Prep 15 mins
Cook 15 mins
Hard to resist!!
- 1⁄2 cup 35% cream, plus
- 3 tablespoons 35% cream
- 4 tablespoons sugar
- 1 cup semisweet chocolate
- 1 3⁄4 cups milk chocolate
- 2 tablespoons butter, at room temperature
- 6 tablespoons creme de cassis
- 1⁄4 cup dark chocolate
- 1⁄2 cup cocoa powder
- 1⁄2 cup powdered sugar
- Bring the cream and sugar to a boil.
- Remove from heat and pour over the chocolate, which has been broken up into small chunks and placed in a clean bowl.
- Stir gently adding the room temperature butter.

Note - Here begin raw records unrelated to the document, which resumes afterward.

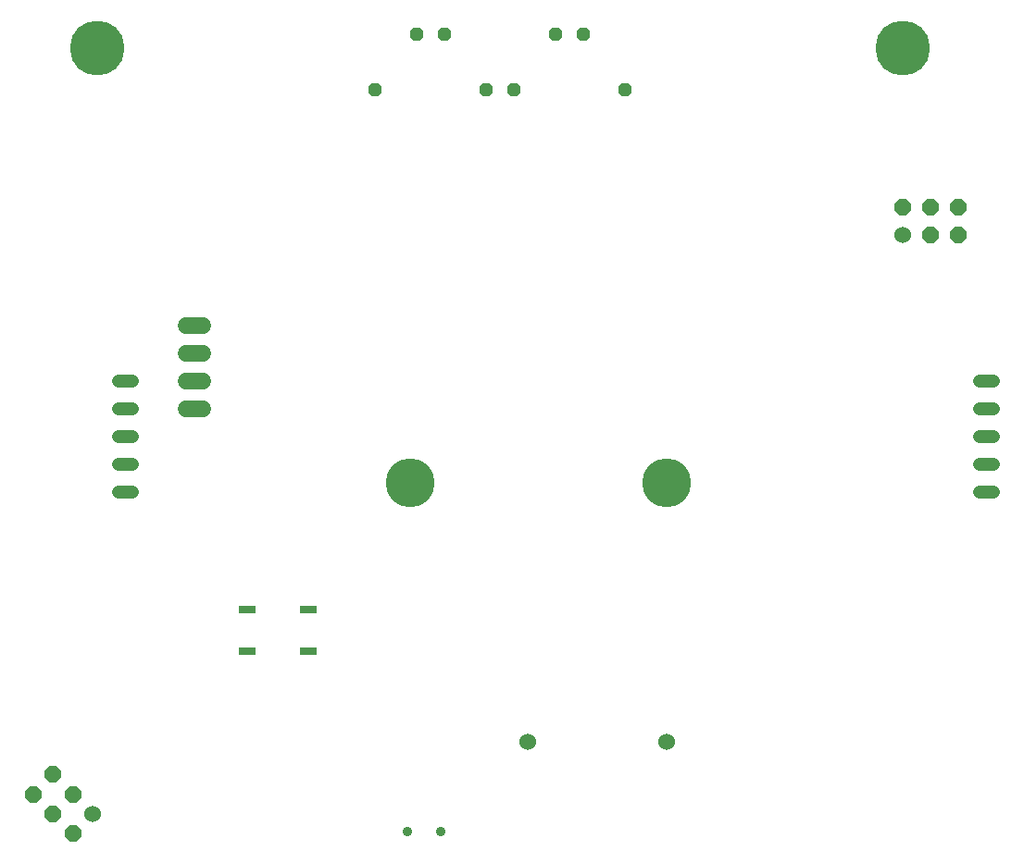
<source format=gbr>
G04 EAGLE Gerber RS-274X export*
G75*
%MOMM*%
%FSLAX34Y34*%
%LPD*%
%INSoldermask Bottom*%
%IPPOS*%
%AMOC8*
5,1,8,0,0,1.08239X$1,22.5*%
G01*
%ADD10C,5.000000*%
%ADD11C,3.200000*%
%ADD12R,1.524000X0.762000*%
%ADD13C,1.219200*%
%ADD14C,0.900000*%
%ADD15C,1.524000*%
%ADD16C,4.470400*%
%ADD17C,1.524000*%
%ADD18P,1.319650X8X202.500000*%
%ADD19P,1.319650X8X22.500000*%
%ADD20P,1.649562X8X22.500000*%
%ADD21P,1.649562X8X157.500000*%


D10*
X76200Y736600D03*
X812800Y736600D03*
D11*
X361950Y339090D03*
X596900Y339090D03*
D12*
X213360Y184150D03*
X269240Y184150D03*
X213360Y222250D03*
X269240Y222250D03*
D13*
X882904Y431800D02*
X895096Y431800D01*
X895096Y406400D02*
X882904Y406400D01*
X882904Y381000D02*
X895096Y381000D01*
X895096Y355600D02*
X882904Y355600D01*
X882904Y330200D02*
X895096Y330200D01*
X107696Y330200D02*
X95504Y330200D01*
X95504Y355600D02*
X107696Y355600D01*
X107696Y381000D02*
X95504Y381000D01*
X95504Y406400D02*
X107696Y406400D01*
X107696Y431800D02*
X95504Y431800D01*
D14*
X359664Y19050D03*
X389636Y19050D03*
D15*
X596900Y101600D03*
X469900Y101600D03*
D16*
X596900Y338836D03*
X361950Y338836D03*
D17*
X172720Y482600D02*
X157480Y482600D01*
X157480Y457200D02*
X172720Y457200D01*
X172720Y431800D02*
X157480Y431800D01*
X157480Y406400D02*
X172720Y406400D01*
D18*
X431800Y698500D03*
X330200Y698500D03*
X558800Y698500D03*
X457200Y698500D03*
D19*
X368300Y749300D03*
X393700Y749300D03*
X495300Y749300D03*
X520700Y749300D03*
D15*
X812800Y565150D03*
D20*
X838200Y565150D03*
X863600Y565150D03*
X812800Y590550D03*
X838200Y590550D03*
X863600Y590550D03*
D15*
X71391Y35470D03*
D21*
X53430Y53430D03*
X35470Y71391D03*
X53430Y17509D03*
X35470Y35470D03*
X17509Y53430D03*
M02*

</source>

- Continue to stir until all the chocolate has dissolved.
- As the mixture cools, it will begin to thicken.
- Next, add the cassis and continue to stir for another 2 to 3 minutes.
- Cover with a kitchen towel and place in a cool area but do not refrigerate.

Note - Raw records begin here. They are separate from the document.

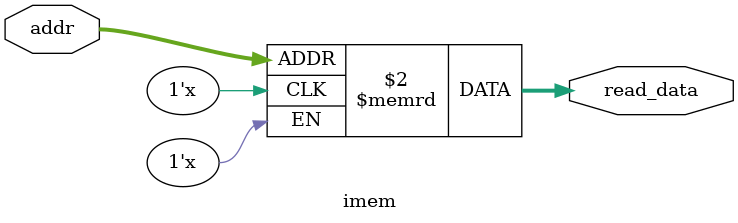
<source format=v>
module imem (
    input [31:0] addr,
    output reg [31:0] read_data
);
  reg [31:0] regs[0:1023]  /*verilator public */;

  always @(*) begin
    read_data = regs[addr];
  end
endmodule
// vim: set ft=verilog:

</source>
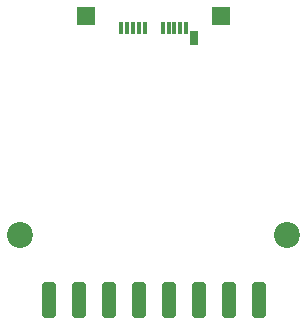
<source format=gbr>
%TF.GenerationSoftware,KiCad,Pcbnew,9.0.7*%
%TF.CreationDate,2026-02-26T13:23:58-05:00*%
%TF.ProjectId,Mag Charger,4d616720-4368-4617-9267-65722e6b6963,X1*%
%TF.SameCoordinates,Original*%
%TF.FileFunction,Soldermask,Bot*%
%TF.FilePolarity,Negative*%
%FSLAX46Y46*%
G04 Gerber Fmt 4.6, Leading zero omitted, Abs format (unit mm)*
G04 Created by KiCad (PCBNEW 9.0.7) date 2026-02-26 13:23:58*
%MOMM*%
%LPD*%
G01*
G04 APERTURE LIST*
G04 Aperture macros list*
%AMRoundRect*
0 Rectangle with rounded corners*
0 $1 Rounding radius*
0 $2 $3 $4 $5 $6 $7 $8 $9 X,Y pos of 4 corners*
0 Add a 4 corners polygon primitive as box body*
4,1,4,$2,$3,$4,$5,$6,$7,$8,$9,$2,$3,0*
0 Add four circle primitives for the rounded corners*
1,1,$1+$1,$2,$3*
1,1,$1+$1,$4,$5*
1,1,$1+$1,$6,$7*
1,1,$1+$1,$8,$9*
0 Add four rect primitives between the rounded corners*
20,1,$1+$1,$2,$3,$4,$5,0*
20,1,$1+$1,$4,$5,$6,$7,0*
20,1,$1+$1,$6,$7,$8,$9,0*
20,1,$1+$1,$8,$9,$2,$3,0*%
G04 Aperture macros list end*
%ADD10C,2.200000*%
%ADD11R,0.380000X1.000000*%
%ADD12R,0.700000X1.150000*%
%ADD13RoundRect,0.250000X-0.350000X-1.250000X0.350000X-1.250000X0.350000X1.250000X-0.350000X1.250000X0*%
%ADD14R,1.500000X1.500000*%
G04 APERTURE END LIST*
D10*
%TO.C,H1*%
X97000000Y-142460000D03*
%TD*%
%TO.C,H2*%
X119600000Y-142460000D03*
%TD*%
D11*
%TO.C,P1*%
X111050000Y-125000000D03*
X110550000Y-125000000D03*
X110050000Y-125000000D03*
X109550000Y-125000000D03*
X109050000Y-125000000D03*
X107550000Y-125000000D03*
X107050000Y-125000000D03*
X106550000Y-125000000D03*
X106050000Y-125000000D03*
X105550000Y-125000000D03*
D12*
X111720000Y-125840000D03*
%TD*%
D13*
%TO.C,J1*%
X99410000Y-147955000D03*
X101950000Y-147955000D03*
X104490000Y-147955000D03*
X107030000Y-147955000D03*
X109570000Y-147955000D03*
X112110000Y-147955000D03*
X114650000Y-147955000D03*
X117190000Y-147955000D03*
%TD*%
D14*
%TO.C,TP2*%
X102600000Y-123960000D03*
%TD*%
%TO.C,TP4*%
X114000000Y-123960000D03*
%TD*%
M02*

</source>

- It is best to leave it overnight for it to cool thoroughly and start to firm up.
- Take your chocolate truffle mix, which should be firm, yet, soft to the touch.
- Place it into a piping bag that has a quarter inch nozzle attached.
- If you don't have a piping bag, just drop teaspoonsful of the mixture.
- On a clean tray with parchment paper, pipe out long sausage length strips of the chocolate truffle.
- When all has been piped out, take a small kitchen knife with the tip dipped in hot water then cut the chocolate truffles into 1 1/4 inch lengths.
- Using a clean pastry brush, brush 5 or 6 chocolate truffles at a time with a little of the melted chocolate.
- One by one, roll them gently in the palms of your hand and then drop them into either the cocoa powder or the powdered sugar.
- Roll them around and remove any excess sugar or cocoa.
- Place in a storage container or serving dish.
- It is best to store these truffles in a cool part of the house but do not refrigerate.